I sit, not knowing what to say, until finally: “Are all of you Sullivans this nice? I thought Keane was some sort of weird anomaly, but this—God. I can’t accept this.”

“Of course you can.”

“Take it,” Keane says. “Otherwise you’ll never hear the end of it. Truly. He’ll be a terrier on the leg of your trousers about it.” He glances at the dog. “No offense, Queenie.”

“Okay, then,” I say. “Thank you.”

“You’re welcome. Now, I’ve spent too many hours sitting on planes,” Eamon says. “I’m ready for some fun.”

I wear my sequined skirt with a white T-shirt and a pair of ankle boots because tonight feels festive. A night for making new memories. Some of the more permanent boats in the marina have colored lights strung through the rigging and Christmas trees lit on deck.
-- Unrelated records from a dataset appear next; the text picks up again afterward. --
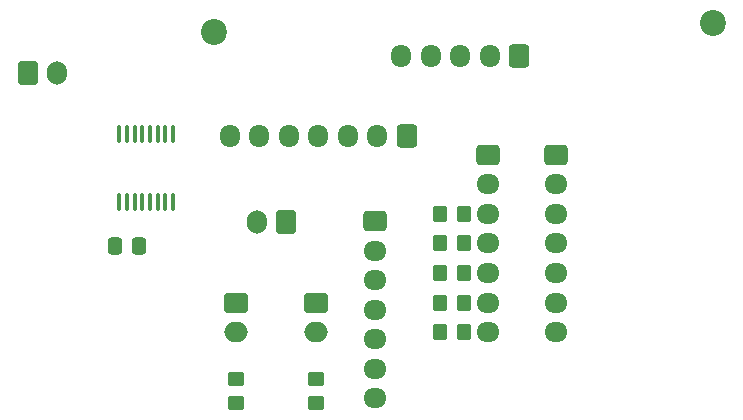
<source format=gbs>
%TF.GenerationSoftware,KiCad,Pcbnew,7.0.6*%
%TF.CreationDate,2023-07-13T14:40:27+02:00*%
%TF.ProjectId,RH_HeadLogicBoard_FreeJoy,52485f48-6561-4644-9c6f-676963426f61,rev?*%
%TF.SameCoordinates,Original*%
%TF.FileFunction,Soldermask,Bot*%
%TF.FilePolarity,Negative*%
%FSLAX46Y46*%
G04 Gerber Fmt 4.6, Leading zero omitted, Abs format (unit mm)*
G04 Created by KiCad (PCBNEW 7.0.6) date 2023-07-13 14:40:27*
%MOMM*%
%LPD*%
G01*
G04 APERTURE LIST*
G04 Aperture macros list*
%AMRoundRect*
0 Rectangle with rounded corners*
0 $1 Rounding radius*
0 $2 $3 $4 $5 $6 $7 $8 $9 X,Y pos of 4 corners*
0 Add a 4 corners polygon primitive as box body*
4,1,4,$2,$3,$4,$5,$6,$7,$8,$9,$2,$3,0*
0 Add four circle primitives for the rounded corners*
1,1,$1+$1,$2,$3*
1,1,$1+$1,$4,$5*
1,1,$1+$1,$6,$7*
1,1,$1+$1,$8,$9*
0 Add four rect primitives between the rounded corners*
20,1,$1+$1,$2,$3,$4,$5,0*
20,1,$1+$1,$4,$5,$6,$7,0*
20,1,$1+$1,$6,$7,$8,$9,0*
20,1,$1+$1,$8,$9,$2,$3,0*%
G04 Aperture macros list end*
%ADD10RoundRect,0.250000X-0.750000X0.600000X-0.750000X-0.600000X0.750000X-0.600000X0.750000X0.600000X0*%
%ADD11O,2.000000X1.700000*%
%ADD12C,2.200000*%
%ADD13RoundRect,0.250000X-0.725000X0.600000X-0.725000X-0.600000X0.725000X-0.600000X0.725000X0.600000X0*%
%ADD14O,1.950000X1.700000*%
%ADD15RoundRect,0.100000X-0.100000X0.637500X-0.100000X-0.637500X0.100000X-0.637500X0.100000X0.637500X0*%
%ADD16RoundRect,0.250000X-0.337500X-0.475000X0.337500X-0.475000X0.337500X0.475000X-0.337500X0.475000X0*%
%ADD17RoundRect,0.250000X-0.350000X-0.450000X0.350000X-0.450000X0.350000X0.450000X-0.350000X0.450000X0*%
%ADD18RoundRect,0.250000X0.600000X0.725000X-0.600000X0.725000X-0.600000X-0.725000X0.600000X-0.725000X0*%
%ADD19O,1.700000X1.950000*%
%ADD20RoundRect,0.250000X0.350000X0.450000X-0.350000X0.450000X-0.350000X-0.450000X0.350000X-0.450000X0*%
%ADD21RoundRect,0.250000X0.600000X0.750000X-0.600000X0.750000X-0.600000X-0.750000X0.600000X-0.750000X0*%
%ADD22O,1.700000X2.000000*%
%ADD23RoundRect,0.250000X-0.600000X-0.750000X0.600000X-0.750000X0.600000X0.750000X-0.600000X0.750000X0*%
%ADD24RoundRect,0.250000X-0.450000X0.350000X-0.450000X-0.350000X0.450000X-0.350000X0.450000X0.350000X0*%
G04 APERTURE END LIST*
D10*
X43900000Y-57100000D03*
D11*
X43900000Y-59600000D03*
D10*
X50700000Y-57100000D03*
D11*
X50700000Y-59600000D03*
D12*
X84300000Y-33450000D03*
X42075000Y-34175000D03*
D13*
X65300000Y-44600000D03*
D14*
X65300000Y-47100000D03*
X65300000Y-49600000D03*
X65300000Y-52100000D03*
X65300000Y-54600000D03*
X65300000Y-57100000D03*
X65300000Y-59600000D03*
D15*
X34050000Y-42837500D03*
X34700000Y-42837500D03*
X35350000Y-42837500D03*
X36000000Y-42837500D03*
X36650000Y-42837500D03*
X37300000Y-42837500D03*
X37950000Y-42837500D03*
X38600000Y-42837500D03*
X38600000Y-48562500D03*
X37950000Y-48562500D03*
X37300000Y-48562500D03*
X36650000Y-48562500D03*
X36000000Y-48562500D03*
X35350000Y-48562500D03*
X34700000Y-48562500D03*
X34050000Y-48562500D03*
D16*
X33682500Y-52280000D03*
X35757500Y-52280000D03*
D13*
X71050000Y-44600000D03*
D14*
X71050000Y-47100000D03*
X71050000Y-49600000D03*
X71050000Y-52100000D03*
X71050000Y-54600000D03*
X71050000Y-57100000D03*
X71050000Y-59600000D03*
D17*
X61225000Y-49600000D03*
X63225000Y-49600000D03*
D18*
X67900000Y-36250000D03*
D19*
X65400000Y-36250000D03*
X62900000Y-36250000D03*
X60400000Y-36250000D03*
X57900000Y-36250000D03*
D20*
X63225000Y-57100000D03*
X61225000Y-57100000D03*
X63225000Y-54600000D03*
X61225000Y-54600000D03*
D18*
X58400000Y-43000000D03*
D19*
X55900000Y-43000000D03*
X53400000Y-43000000D03*
X50900000Y-43000000D03*
X48400000Y-43000000D03*
X45900000Y-43000000D03*
X43400000Y-43000000D03*
D21*
X48200000Y-50275000D03*
D22*
X45700000Y-50275000D03*
D13*
X55700000Y-50200000D03*
D14*
X55700000Y-52700000D03*
X55700000Y-55200000D03*
X55700000Y-57700000D03*
X55700000Y-60200000D03*
X55700000Y-62700000D03*
X55700000Y-65200000D03*
D23*
X26300000Y-37675000D03*
D22*
X28800000Y-37675000D03*
D17*
X61225000Y-52100000D03*
X63225000Y-52100000D03*
D24*
X50700000Y-63600000D03*
X50700000Y-65600000D03*
D20*
X63225000Y-59600000D03*
X61225000Y-59600000D03*
D24*
X43900000Y-63600000D03*
X43900000Y-65600000D03*
M02*

</source>
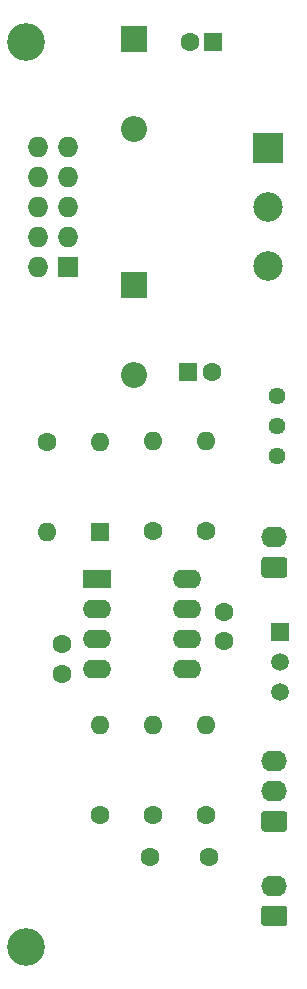
<source format=gbr>
%TF.GenerationSoftware,KiCad,Pcbnew,5.1.9-73d0e3b20d~88~ubuntu20.04.1*%
%TF.CreationDate,2021-03-31T17:04:16-04:00*%
%TF.ProjectId,MFOS_VCLFO_aux,4d464f53-5f56-4434-9c46-4f5f6175782e,rev?*%
%TF.SameCoordinates,Original*%
%TF.FileFunction,Soldermask,Bot*%
%TF.FilePolarity,Negative*%
%FSLAX46Y46*%
G04 Gerber Fmt 4.6, Leading zero omitted, Abs format (unit mm)*
G04 Created by KiCad (PCBNEW 5.1.9-73d0e3b20d~88~ubuntu20.04.1) date 2021-03-31 17:04:16*
%MOMM*%
%LPD*%
G01*
G04 APERTURE LIST*
%ADD10C,3.200000*%
%ADD11C,1.600000*%
%ADD12O,1.600000X1.600000*%
%ADD13C,1.440000*%
%ADD14O,2.400000X1.600000*%
%ADD15R,2.400000X1.600000*%
%ADD16R,1.727200X1.727200*%
%ADD17O,1.727200X1.727200*%
%ADD18R,1.500000X1.500000*%
%ADD19C,1.500000*%
%ADD20R,1.600000X1.600000*%
%ADD21C,2.500000*%
%ADD22R,2.500000X2.500000*%
%ADD23O,2.200000X2.200000*%
%ADD24R,2.200000X2.200000*%
%ADD25O,2.200000X1.740000*%
G04 APERTURE END LIST*
D10*
%TO.C,H2*%
X99750000Y-138350000D03*
%TD*%
%TO.C,H1*%
X99750000Y-61750000D03*
%TD*%
D11*
%TO.C,C4*%
X115250000Y-130750000D03*
X110250000Y-130750000D03*
%TD*%
D12*
%TO.C,R5*%
X110520000Y-95570000D03*
D11*
X110520000Y-103190000D03*
%TD*%
D12*
%TO.C,R6*%
X101500000Y-103250000D03*
D11*
X101500000Y-95630000D03*
%TD*%
D13*
%TO.C,RV1*%
X121000000Y-91710000D03*
X121000000Y-94250000D03*
X121000000Y-96790000D03*
%TD*%
D14*
%TO.C,U1*%
X113370000Y-107250000D03*
X105750000Y-114870000D03*
X113370000Y-109790000D03*
X105750000Y-112330000D03*
X113370000Y-112330000D03*
X105750000Y-109790000D03*
X113370000Y-114870000D03*
D15*
X105750000Y-107250000D03*
%TD*%
D11*
%TO.C,C3*%
X116500000Y-110000000D03*
X116500000Y-112500000D03*
%TD*%
D16*
%TO.C,J1*%
X103290000Y-80830000D03*
D17*
X100750000Y-80830000D03*
X103290000Y-78290000D03*
X100750000Y-78290000D03*
X103290000Y-75750000D03*
X100750000Y-75750000D03*
X103290000Y-73210000D03*
X100750000Y-73210000D03*
X103290000Y-70670000D03*
X100750000Y-70670000D03*
%TD*%
D18*
%TO.C,Q1*%
X121250000Y-111750000D03*
D19*
X121250000Y-116830000D03*
X121250000Y-114290000D03*
%TD*%
D11*
%TO.C,C2*%
X115450000Y-89720000D03*
D20*
X113450000Y-89720000D03*
%TD*%
D12*
%TO.C,R1*%
X110520000Y-119630000D03*
D11*
X110520000Y-127250000D03*
%TD*%
D12*
%TO.C,R2*%
X115000000Y-119630000D03*
D11*
X115000000Y-127250000D03*
%TD*%
D21*
%TO.C,J2*%
X120181000Y-80750000D03*
X120181000Y-75750000D03*
D22*
X120181000Y-70750000D03*
%TD*%
D23*
%TO.C,D1*%
X108878000Y-69146000D03*
D24*
X108878000Y-61526000D03*
%TD*%
D23*
%TO.C,D2*%
X108878000Y-89974000D03*
D24*
X108878000Y-82354000D03*
%TD*%
D12*
%TO.C,R3*%
X115000000Y-95570000D03*
D11*
X115000000Y-103190000D03*
%TD*%
%TO.C,C5*%
X102750000Y-115250000D03*
X102750000Y-112750000D03*
%TD*%
%TO.C,C1*%
X113577000Y-61780000D03*
D20*
X115577000Y-61780000D03*
%TD*%
D25*
%TO.C,J3*%
X120750000Y-103710000D03*
G36*
G01*
X121600001Y-107120000D02*
X119899999Y-107120000D01*
G75*
G02*
X119650000Y-106870001I0J249999D01*
G01*
X119650000Y-105629999D01*
G75*
G02*
X119899999Y-105380000I249999J0D01*
G01*
X121600001Y-105380000D01*
G75*
G02*
X121850000Y-105629999I0J-249999D01*
G01*
X121850000Y-106870001D01*
G75*
G02*
X121600001Y-107120000I-249999J0D01*
G01*
G37*
%TD*%
D12*
%TO.C,D3*%
X106000000Y-95630000D03*
D20*
X106000000Y-103250000D03*
%TD*%
D12*
%TO.C,R4*%
X106000000Y-119630000D03*
D11*
X106000000Y-127250000D03*
%TD*%
D25*
%TO.C,J7*%
X120750000Y-133210000D03*
G36*
G01*
X121600001Y-136620000D02*
X119899999Y-136620000D01*
G75*
G02*
X119650000Y-136370001I0J249999D01*
G01*
X119650000Y-135129999D01*
G75*
G02*
X119899999Y-134880000I249999J0D01*
G01*
X121600001Y-134880000D01*
G75*
G02*
X121850000Y-135129999I0J-249999D01*
G01*
X121850000Y-136370001D01*
G75*
G02*
X121600001Y-136620000I-249999J0D01*
G01*
G37*
%TD*%
%TO.C,J8*%
X120750000Y-122670000D03*
X120750000Y-125210000D03*
G36*
G01*
X121600001Y-128620000D02*
X119899999Y-128620000D01*
G75*
G02*
X119650000Y-128370001I0J249999D01*
G01*
X119650000Y-127129999D01*
G75*
G02*
X119899999Y-126880000I249999J0D01*
G01*
X121600001Y-126880000D01*
G75*
G02*
X121850000Y-127129999I0J-249999D01*
G01*
X121850000Y-128370001D01*
G75*
G02*
X121600001Y-128620000I-249999J0D01*
G01*
G37*
%TD*%
M02*

</source>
Keane holds Queenie’s leash as we walk down the narrow cobbled Calle San Francisco, where the buildings look like colorful layer cakes—red beside yellow beside lime green beside purple—and the balconies are bedecked with red ribbons and swags of pine garland. Music spills from the doorway of every shop. The plazas—de Armas at the west end of the street and de Colón at the east—are decorated with huge Christmas trees. The gazebo in the Plaza de Armas serves as a manger for almost life-size Nativity figures, and the statue of Christopher Columbus in the Plaza de Colón is surrounded by lights in the shape of poinsettias and bells and stars. Old San Juan is covered in lights.